Work, class, study, maybe eat, maybe sleep. Repeat.

Sound familiar?

Such is the life of a college student. It seems my last semester has spared me nothing. Breathing has me feeling guilty at times, much less taking a few minutes for myself.

There are finances to worry about, meetings to schedule and attend, what to do about life after graduation, one project after another flying my way. It's the most stressful game of dodgeball I've ever played.

Each week consists of a million things, and I have most certainly forgotten to eat more than a few times. It seems the only moments of peace are in my car listening to some laid back music or at night when my cat finally gets to see me.

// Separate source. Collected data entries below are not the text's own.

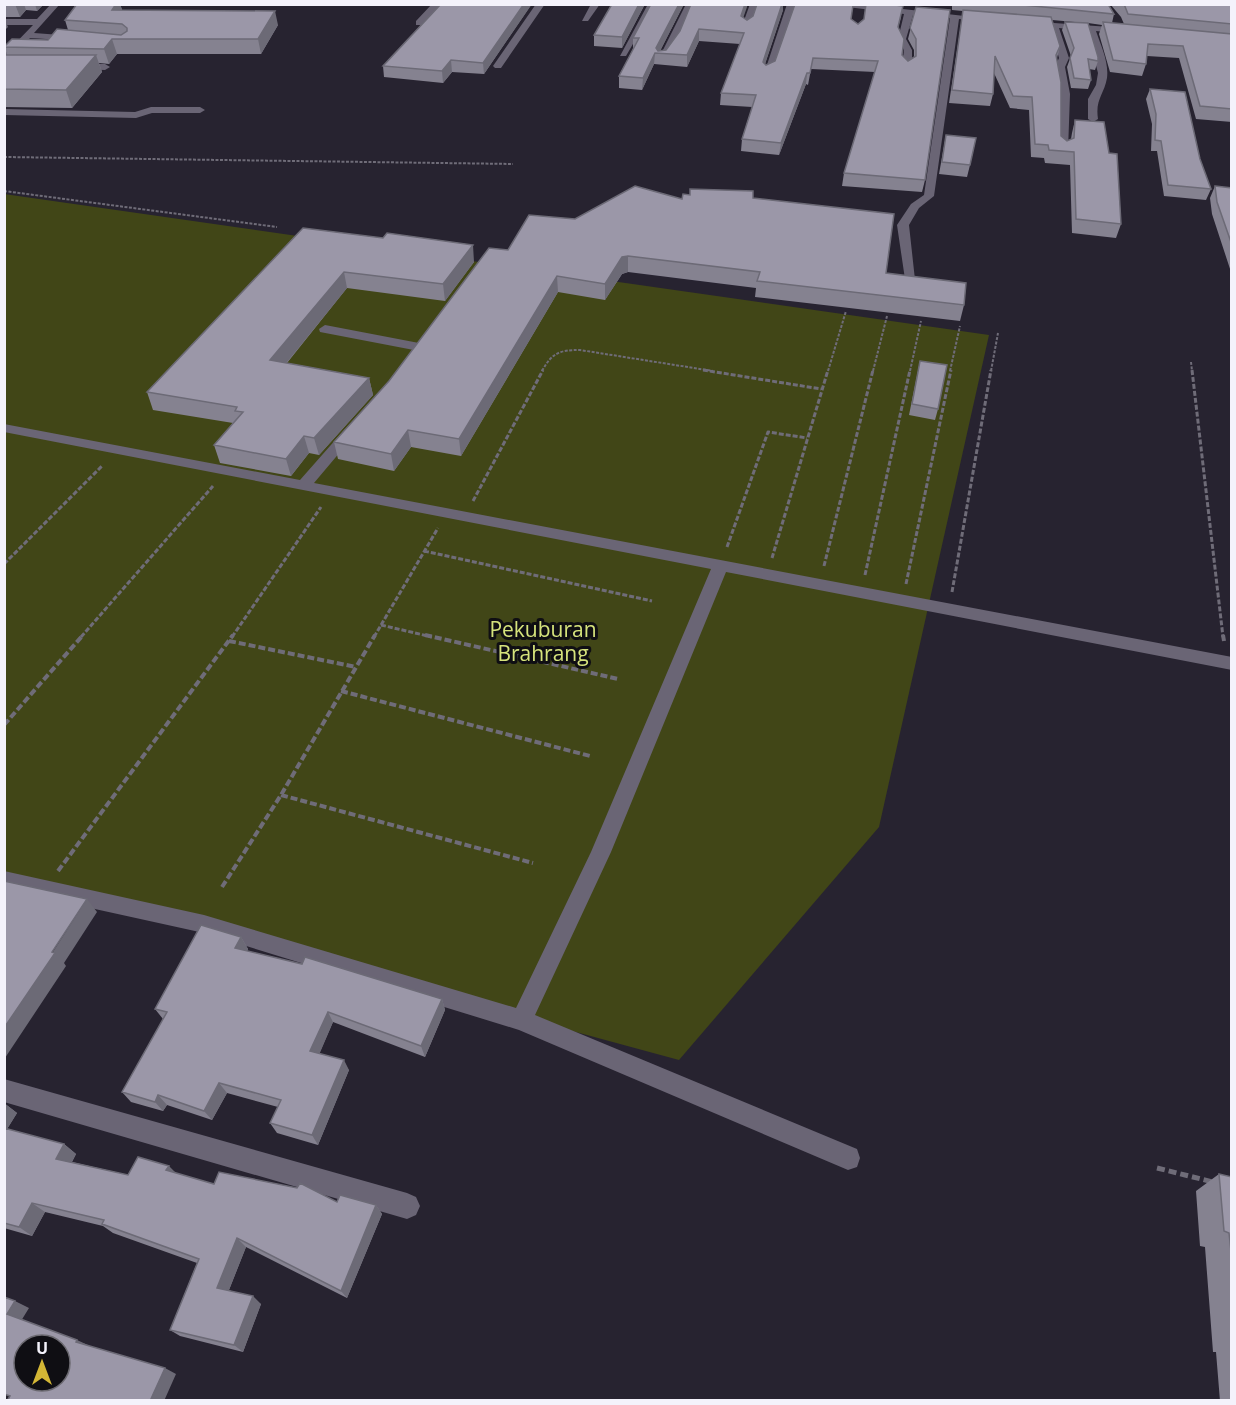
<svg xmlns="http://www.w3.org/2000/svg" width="1236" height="1405" viewBox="0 0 1236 1405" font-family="'Open Sans',sans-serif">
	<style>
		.green { fill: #414617 }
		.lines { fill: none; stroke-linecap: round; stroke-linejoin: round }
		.path-far3 { stroke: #6f6c78; stroke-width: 2; stroke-dasharray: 3 1.5; stroke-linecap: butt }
		.path-far2 { stroke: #6f6c78; stroke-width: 3; stroke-dasharray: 5 2; stroke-linecap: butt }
		.path-far1 { stroke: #6f6c78; stroke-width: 4; stroke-dasharray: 7 3; stroke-linecap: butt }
		.path { stroke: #6f6c78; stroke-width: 5; stroke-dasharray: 8 4; stroke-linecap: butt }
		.minor { fill: #6a6575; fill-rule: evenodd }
		.wall { fill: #858290 }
		.shaded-wall { fill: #6c6a76 }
		.building { fill: #9b97a8; stroke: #6c6a76; stroke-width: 1.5; fill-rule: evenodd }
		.labels { text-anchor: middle; stroke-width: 6; stroke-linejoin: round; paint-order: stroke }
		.park-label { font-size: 21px; fill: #d6e37c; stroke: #0f0e13 }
	</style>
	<rect width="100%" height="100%" fill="#272330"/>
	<path class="green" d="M4,194L989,335L879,827L679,1060L5,877Z"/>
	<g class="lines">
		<path class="path-far3" d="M4,157L513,164
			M4,191L277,227
			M1191,362L1192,371
			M542,371C552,353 559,350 580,350L713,371
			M828,371L846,311
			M873,371L887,316
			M910,371L921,321
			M950,371L960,326
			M991,371L998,333"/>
		<path class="path-far2" d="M703,370L821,389
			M1192,370L1223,637
			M473,501L543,370
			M727,547L768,432L807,438
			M424,551L652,601
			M772,558L828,370
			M4,564L103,465
			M824,566L873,370
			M865,575L910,370
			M906,584L951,370
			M952,592L991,370
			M381,625L432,637
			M81,637L213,486
			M232,637L321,507
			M374,637L438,528"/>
		<path class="path-far1" d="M425,635L618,679
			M1223,635L1224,641
			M229,641L356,667
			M341,691L590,756
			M4,725L83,635
			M281,795L533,863
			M58,871L233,635
			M222,887L281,795L375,635"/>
		<path class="path" d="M1157,1168L1213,1182"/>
		<path class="minor" d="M51,4H60L34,33L74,36L77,37V41L30,38L4,64V55L33,25H4V19H37Z
			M432,4H441L422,25H416V21Z
			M536,4H545L501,68H495L493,66Z
			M591,4H600L588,21H582Z
			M648,4H656L626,56H620Z
			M686,4H694L678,41L665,58H659Z
			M750,4H758L750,26L746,29L742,26Z
			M787,4H795L772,72L764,74Z
			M823,4H859L991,19L987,22L959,19L934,196L919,208L909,225L916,289L906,286L897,225L911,204L924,195L950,18L913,15L906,39L912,50V67L907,70L902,67L904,50L898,39L904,14Z
			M1026,21L1124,28L1128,31L1124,34L1096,31C1101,46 1109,62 1107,78C1104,95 1095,99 1098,119L1093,122L1088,119V99L1096,85L1098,73L1087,31L1059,28L1069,58L1065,67L1070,94L1068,151L1059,149L1060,94L1055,67L1059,58L1050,27L1026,25Z
			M75,64H105L110,67L105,70L72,69L70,67Z
			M151,107H200L205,110L200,113H152L136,118L4,115V109L135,112Z
			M325,325L419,343L426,347L419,351L320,332L319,329Z
			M4,424L300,480L345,429L350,428L357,432L314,483L1232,657V670L726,572L611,852L535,1015L857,1149L860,1158L857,1167L848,1170L519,1030L204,933L4,889V871L204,915L516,1008L591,852L711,569L4,432Z
			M4,1079L407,1193L416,1197L420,1206L416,1215L407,1219L4,1102Z"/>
	</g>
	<path class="wall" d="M4,4H44L37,11L26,10L20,17H4Z
		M77,4H120L122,10L278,25L261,54H117L109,64L99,63L102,72L72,108L4,107V55H7L4,46L48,40L68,30L65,20Z
		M612,4H645L622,48L594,46V35Z
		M651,4H684L660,51L666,50L680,31L691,4H747L743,17L747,20L783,10L765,64L766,65L775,61L851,19L858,24L901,17L898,28L902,55L908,61L914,57V50L908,39L916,7L925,180L922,192L842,186L844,173L875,72L811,69L808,85L806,84L779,155L741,151L742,139L752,107L720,105L721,93L740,44L699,41L687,67L654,64L642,90L619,88V76L633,49V38Z
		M952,4H1108L1114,14L1112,23L1124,24L1121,17L1110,4H1232V122L1196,119L1179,58L1147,56L1146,64L1142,76L1110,72L1099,34L1102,25L1088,23L1098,61L1095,70L1089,69L1091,80L1088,89L1071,88L1067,67L1071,56L1062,30L1065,22L1086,23L1052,20L1060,46L1057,58L1061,136L1067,141L1071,139L1072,133L1075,120L1121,224L1116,238L1072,233L1070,165L1045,163L1044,158L1031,157L1029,110L1010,108L994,73L993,94L990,106L949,103L963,11L952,10Z
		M531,5L484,74L452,72L443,83L384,77L383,66Z
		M1150,89L1200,159L1211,189L1206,200L1164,196L1157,151H1151L1152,124L1146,99Z
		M946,135L970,165L967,177L939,174Z
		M1215,186L1232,188V275L1212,214L1210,198Z
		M753,198L886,273L964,305L960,321L755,297L756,288L628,272L622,274L605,300L558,292L461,456L411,447L394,471L338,459L334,442L508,250L575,219L682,199Z
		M303,228L474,262L445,301L347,288L287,363L369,378L373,395L319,455L309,453L291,476L220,463L214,445L233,423L153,410L147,392Z
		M920,361L938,409L935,420L909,415Z
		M241,937L248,949L247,951L442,999L445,1010L425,1057L333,1022L319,1054L349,1070L318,1145L277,1133L270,1123L278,1107L227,1093L212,1120L167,1105L163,1111L131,1102L122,1092L163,1019L155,1009Z
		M4,1103L17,1113L7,1129L64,1144L76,1154L72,1162L128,1175L176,1173L214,1184L337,1202L376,1205L382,1214L347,1298L246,1247L229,1290L261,1304L243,1352L180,1336L170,1330L197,1263L113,1233L103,1226L45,1212L32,1236L4,1228Z
		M1219,1174L1232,1177V1401H1220L1216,1352H1213L1205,1247L1200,1246L1196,1191Z"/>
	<path class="shaded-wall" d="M15,4H24L26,10L20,17Z
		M35,4H44L37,11Z
		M116,4H120L124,15L112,10Z
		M524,4H532L484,74L483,63Z
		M639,4H645L622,48V37Z
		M679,4H684L659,53L656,48Z
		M745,4H747V7L740,27L741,16Z
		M782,4H783V10L762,73L763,62Z
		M275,11L278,25L261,54L258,39Z
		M4,18L8,27L4,31Z
		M699,29V41L687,67V55Z
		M112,39L117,54L109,64L104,49Z
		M655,53L654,64L642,90L643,78Z
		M96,55L102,72L72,108L66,90Z
		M451,60L452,72L443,83L442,71Z
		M807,73L806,84L779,155L781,143Z
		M473,245L474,262L445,301L443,284Z
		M628,256V272L622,274L605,300V284L622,257Z
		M344,272L347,288L275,377L270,360Z
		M557,276L558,292L461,456L459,439Z
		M369,378L373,395L319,455L314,438Z
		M408,430L411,447L394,471L391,454Z
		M304,436L309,453L291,476L286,459Z
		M87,899L97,912L64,963L66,966L5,1058L4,1028Z
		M241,937L248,949L242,960L235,948Z
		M442,999L445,1010L425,1057L421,1046Z
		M328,1012L333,1022L316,1062L310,1051Z
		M344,1060L349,1070L318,1145L312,1135Z
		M219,1083L227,1093L212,1120L204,1111Z
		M158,1095L167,1105L163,1111L155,1102Z
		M4,1103L17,1113L4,1134Z
		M64,1144L76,1154L68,1169L56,1159Z
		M169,1166L178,1175L166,1170Z
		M32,1203L45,1212L32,1236L19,1227Z
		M376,1205L382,1214L347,1298L341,1291Z
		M237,1238L246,1247L227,1295L217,1288Z
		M253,1296L261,1304L243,1352L234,1345Z
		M15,1301L29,1308L21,1321L7,1314Z
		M77,1340L90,1346L76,1342Z
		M165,1368L176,1374L164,1401H150Z"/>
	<path class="building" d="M77,4H116L112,10L275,11L258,39H112L104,49L4,47L12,39L48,40L57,29L121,35L127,31V28L122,24L65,20Z
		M441,4H524L483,63L451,60L442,71L383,66Z
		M612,4H639L622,37L594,35Z
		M651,4H679L656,48L658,51L666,50L680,31L691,4H745L741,16L747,20L753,16L757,4H782L763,62L766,65L775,61L795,4L853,5L851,19L858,24L864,19L866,4H887L903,6L898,27L904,39L902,55L908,61L916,56V39L910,28L916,7L950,10L925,180L844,173L878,61L813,58L810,73H807L781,143L742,139L756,95L721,93L744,33L699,29L687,55L655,53L643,78L619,76L639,38H633Z
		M1013,4H1108L1114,14Z
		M1124,4H1232V24L1128,14Z
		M963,10L1051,17L1060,46L1056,55L1061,82V136L1067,141L1074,138L1075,120L1104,122L1109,153L1117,154L1121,224L1076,219L1074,152L1049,150L1048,145L1035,144L1032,97L1013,96L995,56L993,94L952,90Z
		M1065,22L1088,23L1098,57V61L1088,59L1091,80L1074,78L1070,58L1074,48Z
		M1103,22L1232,34V109L1200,106L1183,46L1148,44L1146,64L1113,60Z
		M4,55H96L66,90L4,89Z
		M1150,89L1185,92L1200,159L1211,189L1168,185L1161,141L1155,140L1156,114Z
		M946,135L976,138L970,165L942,162Z
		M635,186L682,199L683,194L690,195V189L753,191V198L894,214L886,273L966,283L964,305L757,281L760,272L628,256L622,257L605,284L557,276L459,439L408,430L391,454L334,442L389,381L489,248L508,250L529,215L575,219Z
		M1215,186L1232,188V245L1217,202Z
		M303,228L383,238L387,233L473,245L443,284L344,272L270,360L369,378L314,438L304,436L286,459L214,445L243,412L235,411L237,407L147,392Z
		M920,361L947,365L938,409L912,404Z
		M4,881L87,899L52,952L55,953L4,1028Z
		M201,925L241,937L235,948L302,964L305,957L442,999L421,1046L328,1012L310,1051L344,1060L312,1135L270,1123L281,1100L219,1083L204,1111L158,1095L155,1102L122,1092L167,1012L155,1009Z
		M4,1128L64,1144L56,1159L128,1175L138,1157L169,1166L166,1170L214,1184L219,1172L297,1188L300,1183L337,1202L340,1195L376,1205L341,1291L237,1238L217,1288L253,1296L234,1345L170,1330L199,1259L102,1224L104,1220L32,1203L19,1227L4,1223Z
		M1219,1174L1232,1177V1261L1229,1233L1224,1231Z
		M4,1297L15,1301L7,1314L77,1340L76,1342L165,1368L150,1401H7L10,1396L4,1394ZM24,1345H60V1381H24Z"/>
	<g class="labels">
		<g class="park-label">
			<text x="543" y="637">Pekuburan<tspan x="543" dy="24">Brahrang</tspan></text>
		</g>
	</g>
	<rect width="1236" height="1405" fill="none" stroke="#f4f2fb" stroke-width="12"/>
	<g transform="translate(42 1363)"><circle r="28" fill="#0f0e13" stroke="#6b6970" stroke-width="1.5"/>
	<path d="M0-4.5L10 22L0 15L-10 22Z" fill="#d3b635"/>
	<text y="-9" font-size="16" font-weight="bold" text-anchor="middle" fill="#f4f2fb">U</text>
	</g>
</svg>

When life gets so hectic that you don't know up from down, or when your health starts declining, that's when you know you've surpassed your breaking point.

It's called the burnout.

You know those scenes in films when everything just whirls and is going, going, going nonstop until it just freezes? There comes a point when you need to do the same.

Freeze.

Sometimes you need to set everything down and think about yourself for a change. I don't mean this selfishly, either. If you aren't mentally healthy, how can you fully give back to the people you care about? How do you expect to live your life with purpose when you're completely drained?

Newsflash, you can't.

Whether it's allowing yourself a movie night alone or simply spending time with loved ones, you need to prioritize on keeping your stress low so you can focus on your goals.

Treat yourself! Go to bed early, spend time alone with your thoughts and God, watch some Netflix, and buy that chocolate cake you've been eyeing. Just relax. It's way too easy to forget who we are in the whirlwind of our lives.

The past few months, I've been so busy all the time that I don't know what to do with myself when I'm alone. If I'm honest, I feel a little lost and empty. There's that nagging voice in the back of my head telling me how inadequate I am for not getting everything done, and at times, the stress gets the better of me.

It's high time we learn how to silence that nagging voice and be content to just be. God knows we're dealing with enough clutter in our minds already.